This Risque Doll Inspired Barbie & Beat Her Live-Action Movie Debut 65 Years Ago
While Ruth Handler's Barbie revolutionized the toy industry in the U.S. in 1959 by introducing a doll of a grown-up woman instead of a baby or young girl, a European toymaker actually beat the Mattel co-founder and president to the marketplace with a similar — albeit more risqué — 11 1/2-inch figure.

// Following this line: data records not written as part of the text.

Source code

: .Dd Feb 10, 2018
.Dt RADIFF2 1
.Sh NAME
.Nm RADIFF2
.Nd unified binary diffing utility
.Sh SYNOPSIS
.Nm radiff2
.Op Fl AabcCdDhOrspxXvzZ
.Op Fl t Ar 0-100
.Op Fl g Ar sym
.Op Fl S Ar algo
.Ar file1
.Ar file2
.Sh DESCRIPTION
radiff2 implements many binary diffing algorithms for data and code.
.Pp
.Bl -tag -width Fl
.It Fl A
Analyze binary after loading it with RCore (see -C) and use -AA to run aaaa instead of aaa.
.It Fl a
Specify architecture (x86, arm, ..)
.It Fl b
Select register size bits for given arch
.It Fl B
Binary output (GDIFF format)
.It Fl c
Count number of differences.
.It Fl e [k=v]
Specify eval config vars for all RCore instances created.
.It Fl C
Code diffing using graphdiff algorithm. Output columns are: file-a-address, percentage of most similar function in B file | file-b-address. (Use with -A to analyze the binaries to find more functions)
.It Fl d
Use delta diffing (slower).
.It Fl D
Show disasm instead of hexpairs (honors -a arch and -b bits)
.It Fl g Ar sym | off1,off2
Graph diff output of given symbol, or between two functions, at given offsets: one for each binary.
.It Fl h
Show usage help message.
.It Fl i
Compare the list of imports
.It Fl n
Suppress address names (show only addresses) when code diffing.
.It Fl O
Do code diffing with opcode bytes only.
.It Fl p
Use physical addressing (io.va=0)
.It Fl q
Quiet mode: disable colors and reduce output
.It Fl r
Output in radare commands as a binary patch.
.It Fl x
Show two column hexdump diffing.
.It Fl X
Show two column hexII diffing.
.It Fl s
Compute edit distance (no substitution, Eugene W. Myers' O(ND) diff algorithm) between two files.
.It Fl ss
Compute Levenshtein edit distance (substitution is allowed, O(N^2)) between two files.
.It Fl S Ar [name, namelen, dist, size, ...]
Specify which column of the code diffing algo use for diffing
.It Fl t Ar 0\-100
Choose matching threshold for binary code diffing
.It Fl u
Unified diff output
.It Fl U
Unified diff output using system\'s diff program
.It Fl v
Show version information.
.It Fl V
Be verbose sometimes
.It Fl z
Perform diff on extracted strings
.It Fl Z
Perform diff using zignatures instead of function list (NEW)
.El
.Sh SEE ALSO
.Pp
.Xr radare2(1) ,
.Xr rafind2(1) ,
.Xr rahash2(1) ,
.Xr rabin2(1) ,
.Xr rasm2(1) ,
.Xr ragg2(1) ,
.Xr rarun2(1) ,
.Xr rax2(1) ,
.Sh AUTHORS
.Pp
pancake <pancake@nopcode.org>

Handler's invention, of course, has become a pop culture phenomenon again thanks to writer-director Greta Gerwig, whose "Barbie" movie hit $1 billion at the worldwide box office two weeks after the film was released on July 21, 2023. Yet while Barbie's turn on the big screen has been a long time coming, the German doll — which was named Bild-Lilli — already had a movie modeled after her 65 years ago when the film "Lilli — ein Mädchen aus der Großstadt" was released in Deutsch cinemas.
Known in English as "Lilli –- A Girl in the Big City," the film was released on March 6, 1958, in West Germany and starred then-23-year-old Danish actor Ann Smyrner in the title role. Billed as a crime comedy, the film clearly had more adult themes than you would expect from a movie character that was based on a doll, but there was a specific reason for that.
Bild-Lilli was released in 1955, not as a toy for children but as a more risqué product meant for adult males. The character originated in a comic strip by cartoonist Reinhard Beuthein and was viewed as a materialistic sex symbol.
Handler encountered a Bild-Lilli doll in Europe in 1956
According to the book "Barbie and Ruth," Ruth Handler's first attempt at creating what would eventually become Barbie hit the wall when she suggested the idea to her husband and Mattel co-founder Elliot Handler. The book quoted a conversation Elliot had with his wife and business partner: "Ruth, no mother is going to buy her daughter a doll with breasts." Elliot's associates agreed with his mindset, as Gerber wrote, "They were comfortable with toy guns and rockets, musical instruments and pop-up toys, but the doll Ruth described defied their imagination."
Ruth Handler's idea to create a doll in the guise of a grown woman stayed very much alive, however, and as fate would have it, she encountered a Bild-Lilli doll on a family trip to Europe in 1956. However, Handler's idea for the doll was to make and market it as a toy to inspire young girls, rather than have it available in tobacco stores where adult men could purchase it as a gag gift. As such, the German Bild-Lilli doll and its reputation for being risqué got a major American makeover and came to be known as Barbie, which Handler named after her daughter, Barbara, in 1959. "Handler decided to reinvent this pornographic caricature as the all-American girl," wrote historian Carol Ockman (via History).
Of course, Barbie's story didn't end with the release of a doll named after Barbara Handler. The male doll in the line — named after Ruth Handler's son, Kenneth Handler — came next in 1961, but neither of the children were flattered. In fact, the real-life Barbie and Ken hated their claim to fame.